Even foreclosures aren’t poised to ravage the market as severely as they have in the U.S.

Pearlstein recently delivered a continuing education seminar for lawyers on mortgage enforcement and observes “in Ontario it hasn’t gone crazy yet. Historically, there are a lot more defaults than there used to be, but I think overall it’s not that huge a factor just yet.”

He doubts that mortgage defaults will ultimately become a driving force behind an economic implosion as it did during the 1990s, although Pearlstein doesn’t dismiss the impact soured real estate deals could have cumulatively over the coming year.

At another continuing education session hosted by the Ontario Bar Association scheduled for June 9, Pearlstein will preside as chairman in a discussion entitled Restructuring Distressed Real Estate.

The program will address significant changes in the law and practice that have occurred in recent years, and moreover will prepare lawyer attendees with analysis and strategies to properly advise clients and guide them to take the appropriate steps to meet their concerns. 

“As the flow of real estate transactions has decreased it is even more important to broaden your practice and gain the potential to generate new files in this expanding area,” Pearlstein writes in an outline describing the session.

In this vein, he emphasizes the need for lawyers to be adaptable and enhance their expertise

beyond basic property conveyance.

“Lawyers, even those who have experience in real estate, really don’t have that multi-discipline ability to think on both sides and see how they fit together,” he says referring to insolvency and restructuring.

Douglas Klaassen is a partner at Stikeman Elliott LLP’s Real Estate, and Structured Finance and Financial Products groups and has morphed the focus of his practice to adapt to market changes over the years.

Although he began doing basic real estate work, he soon migrated to concentrate on commercial transactions, then commercial mortgage lending and in recent years became one of the first lawyers in Canada to plug into mortgage-backed securities and mortgage securitization.

Amid the current downturn, Klaassen again retooled his practice in a move back to more traditional real estate work.

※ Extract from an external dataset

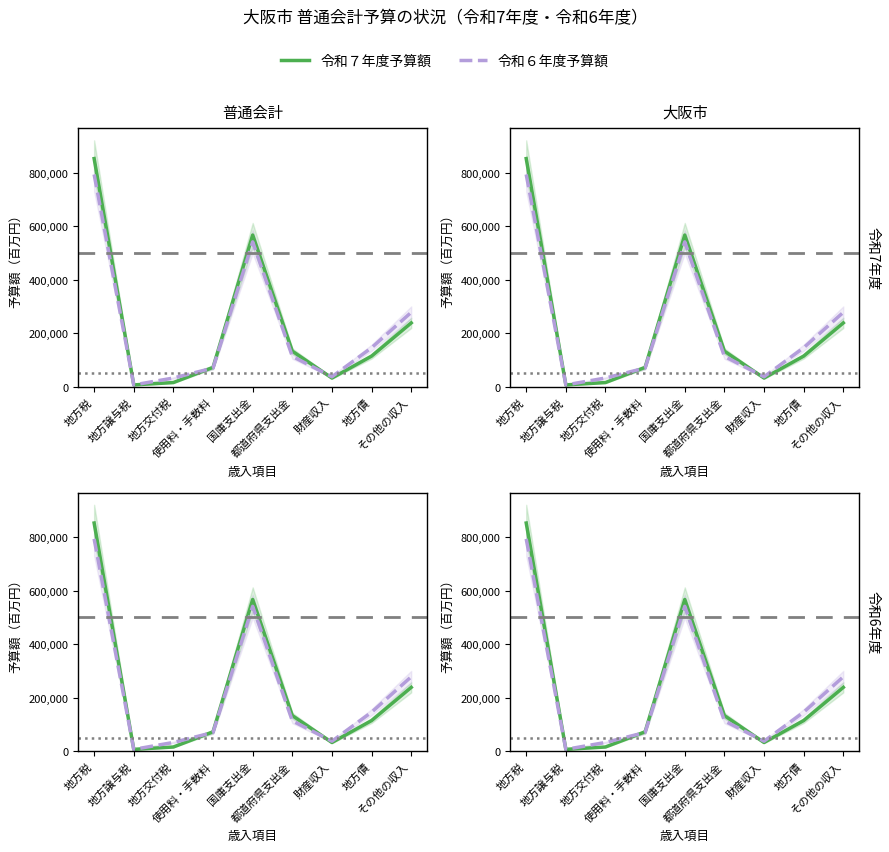

How many series are shown in this chart?

2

“Diversification is important,” he says. “The tendency towards specialization can only go so far and the broader range your skill set is the better off you’ll be.”

He too is optimistic that the economic impact of world financial markets won’t be as detrimental to Canada’s economy as in the U.S.

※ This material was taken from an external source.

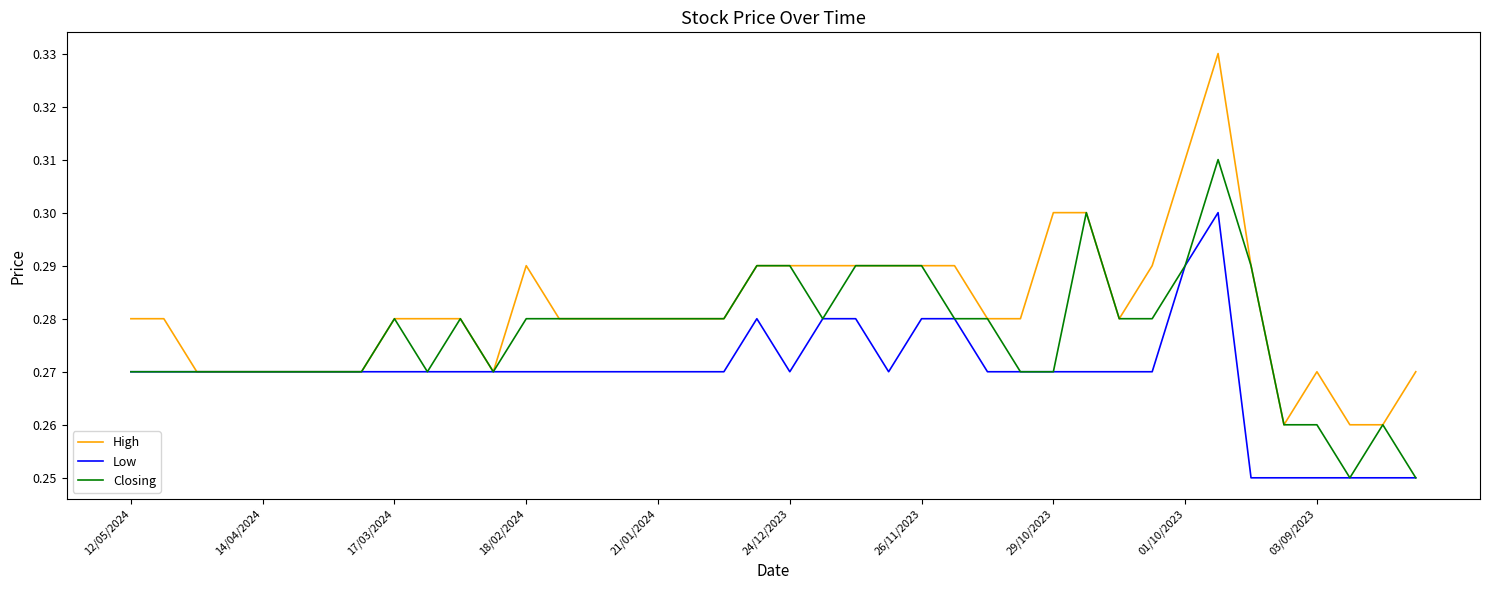

Which series has the largest total across all categories?

High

“Unlike our American friends, I think the impact of this recession will be relatively benign in this country compared to south of the border,” says Klaassen.

He notes that U.S. lenders are moving towards recourse lending and lower leverage “which is what Canada has been doing for the last 100 years.”

There are also opportunities for the emergence of private lending funds, such as the new KingSett Canadian Real Estate Income Fund LP, that will fill the gap of other lenders who are either currently sitting on the sidelines or tightening their credit requirements.

“Someone is going to have to come in and take their place and whoever comes in and sets this up is going to see a tremendous return,” says Klaassen.

“We look like a safe haven compared to other countries. Going forward I think Canada will continue to be viewed as a good place to invest and I expect there will be renewed interest in that” once current market apprehensions subside.

In sum, Klaassen says the downturn ultimately will have an upside in the long term and his prognosis for real estate is optimistic. “There’s no systemic Canadian real estate problem.

The bad news is that our major trading partner has a systemic real estate problem and until they work that through and decide how much damage that’s done to their economy, we’re not going to know what consequential impact that will have on the Canadian economy. But I think it’s going to be an interesting year.”